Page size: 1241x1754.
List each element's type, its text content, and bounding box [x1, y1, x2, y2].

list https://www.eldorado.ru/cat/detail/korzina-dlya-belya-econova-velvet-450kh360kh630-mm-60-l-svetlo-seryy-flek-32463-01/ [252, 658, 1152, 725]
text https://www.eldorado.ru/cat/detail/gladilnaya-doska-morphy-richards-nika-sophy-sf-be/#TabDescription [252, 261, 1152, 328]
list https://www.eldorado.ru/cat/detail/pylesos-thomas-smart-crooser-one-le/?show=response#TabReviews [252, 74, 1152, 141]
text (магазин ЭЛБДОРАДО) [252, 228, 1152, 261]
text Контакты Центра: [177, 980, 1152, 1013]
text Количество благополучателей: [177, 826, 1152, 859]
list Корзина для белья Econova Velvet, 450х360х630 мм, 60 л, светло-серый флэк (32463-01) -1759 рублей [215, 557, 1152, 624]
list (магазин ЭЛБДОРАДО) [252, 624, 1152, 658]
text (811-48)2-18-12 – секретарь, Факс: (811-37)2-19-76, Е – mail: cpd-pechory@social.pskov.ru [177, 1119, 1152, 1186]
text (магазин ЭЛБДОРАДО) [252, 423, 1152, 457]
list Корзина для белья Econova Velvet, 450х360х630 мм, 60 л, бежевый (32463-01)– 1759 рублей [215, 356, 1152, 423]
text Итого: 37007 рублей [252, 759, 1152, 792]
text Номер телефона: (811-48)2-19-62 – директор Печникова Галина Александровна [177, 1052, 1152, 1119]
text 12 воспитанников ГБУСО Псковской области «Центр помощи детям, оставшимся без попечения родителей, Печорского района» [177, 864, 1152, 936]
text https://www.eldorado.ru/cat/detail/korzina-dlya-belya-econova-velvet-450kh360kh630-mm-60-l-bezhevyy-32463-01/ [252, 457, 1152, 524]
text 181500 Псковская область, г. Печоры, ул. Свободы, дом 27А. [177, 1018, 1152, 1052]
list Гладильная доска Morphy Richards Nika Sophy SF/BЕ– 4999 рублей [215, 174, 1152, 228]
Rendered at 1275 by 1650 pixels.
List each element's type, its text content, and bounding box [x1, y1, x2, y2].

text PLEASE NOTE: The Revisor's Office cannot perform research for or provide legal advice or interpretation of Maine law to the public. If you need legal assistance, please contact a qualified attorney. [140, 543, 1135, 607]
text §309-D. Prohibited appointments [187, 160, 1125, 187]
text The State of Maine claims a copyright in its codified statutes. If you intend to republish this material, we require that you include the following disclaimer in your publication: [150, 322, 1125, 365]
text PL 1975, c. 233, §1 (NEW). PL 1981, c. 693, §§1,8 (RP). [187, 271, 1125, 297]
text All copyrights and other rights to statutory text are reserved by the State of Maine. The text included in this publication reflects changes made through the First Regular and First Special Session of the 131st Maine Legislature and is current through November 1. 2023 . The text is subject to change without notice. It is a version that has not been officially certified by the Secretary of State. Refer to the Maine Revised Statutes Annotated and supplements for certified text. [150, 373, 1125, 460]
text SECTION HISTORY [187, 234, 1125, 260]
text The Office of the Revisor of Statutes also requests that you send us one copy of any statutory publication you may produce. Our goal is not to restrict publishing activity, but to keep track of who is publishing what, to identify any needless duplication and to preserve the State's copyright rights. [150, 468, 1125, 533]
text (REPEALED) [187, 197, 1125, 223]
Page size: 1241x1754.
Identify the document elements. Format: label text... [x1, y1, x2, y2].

━━━━

The records above need to be retyped exactly.

Page size: 1241x1754.
List each element's type, its text content, and bounding box [x1, y1, x2, y2].

list https://www.eldorado.ru/cat/detail/korzina-dlya-belya-econova-velvet-450kh360kh630-mm-60-l-svetlo-seryy-flek-32463-01/ [252, 658, 1152, 725]
text https://www.eldorado.ru/cat/detail/gladilnaya-doska-morphy-richards-nika-sophy-sf-be/#TabDescription [252, 261, 1152, 328]
list https://www.eldorado.ru/cat/detail/pylesos-thomas-smart-crooser-one-le/?show=response#TabReviews [252, 74, 1152, 141]
text (магазин ЭЛБДОРАДО) [252, 228, 1152, 261]
text Контакты Центра: [177, 980, 1152, 1013]
text Количество благополучателей: [177, 826, 1152, 859]
list Корзина для белья Econova Velvet, 450х360х630 мм, 60 л, светло-серый флэк (32463-01) -1759 рублей [215, 557, 1152, 624]
list (магазин ЭЛБДОРАДО) [252, 624, 1152, 658]
text (811-48)2-18-12 – секретарь, Факс: (811-37)2-19-76, Е – mail: cpd-pechory@social.pskov.ru [177, 1119, 1152, 1186]
text (магазин ЭЛБДОРАДО) [252, 423, 1152, 457]
list Корзина для белья Econova Velvet, 450х360х630 мм, 60 л, бежевый (32463-01)– 1759 рублей [215, 356, 1152, 423]
text Итого: 37007 рублей [252, 759, 1152, 792]
text Номер телефона: (811-48)2-19-62 – директор Печникова Галина Александровна [177, 1052, 1152, 1119]
text 12 воспитанников ГБУСО Псковской области «Центр помощи детям, оставшимся без попечения родителей, Печорского района» [177, 864, 1152, 936]
text https://www.eldorado.ru/cat/detail/korzina-dlya-belya-econova-velvet-450kh360kh630-mm-60-l-bezhevyy-32463-01/ [252, 457, 1152, 524]
text 181500 Псковская область, г. Печоры, ул. Свободы, дом 27А. [177, 1018, 1152, 1052]
list Гладильная доска Morphy Richards Nika Sophy SF/BЕ– 4999 рублей [215, 174, 1152, 228]
Rendered at 1275 by 1650 pixels.
List each element's type, its text content, and bounding box [x1, y1, x2, y2].

text PLEASE NOTE: The Revisor's Office cannot perform research for or provide legal advice or interpretation of Maine law to the public. If you need legal assistance, please contact a qualified attorney. [140, 543, 1135, 607]
text §309-D. Prohibited appointments [187, 160, 1125, 187]
text The State of Maine claims a copyright in its codified statutes. If you intend to republish this material, we require that you include the following disclaimer in your publication: [150, 322, 1125, 365]
text PL 1975, c. 233, §1 (NEW). PL 1981, c. 693, §§1,8 (RP). [187, 271, 1125, 297]
text All copyrights and other rights to statutory text are reserved by the State of Maine. The text included in this publication reflects changes made through the First Regular and First Special Session of the 131st Maine Legislature and is current through November 1. 2023 . The text is subject to change without notice. It is a version that has not been officially certified by the Secretary of State. Refer to the Maine Revised Statutes Annotated and supplements for certified text. [150, 373, 1125, 460]
text SECTION HISTORY [187, 234, 1125, 260]
text The Office of the Revisor of Statutes also requests that you send us one copy of any statutory publication you may produce. Our goal is not to restrict publishing activity, but to keep track of who is publishing what, to identify any needless duplication and to preserve the State's copyright rights. [150, 468, 1125, 533]
text (REPEALED) [187, 197, 1125, 223]
Page size: 1241x1754.
Identify the document elements. Format: label text... [x1, y1, x2, y2].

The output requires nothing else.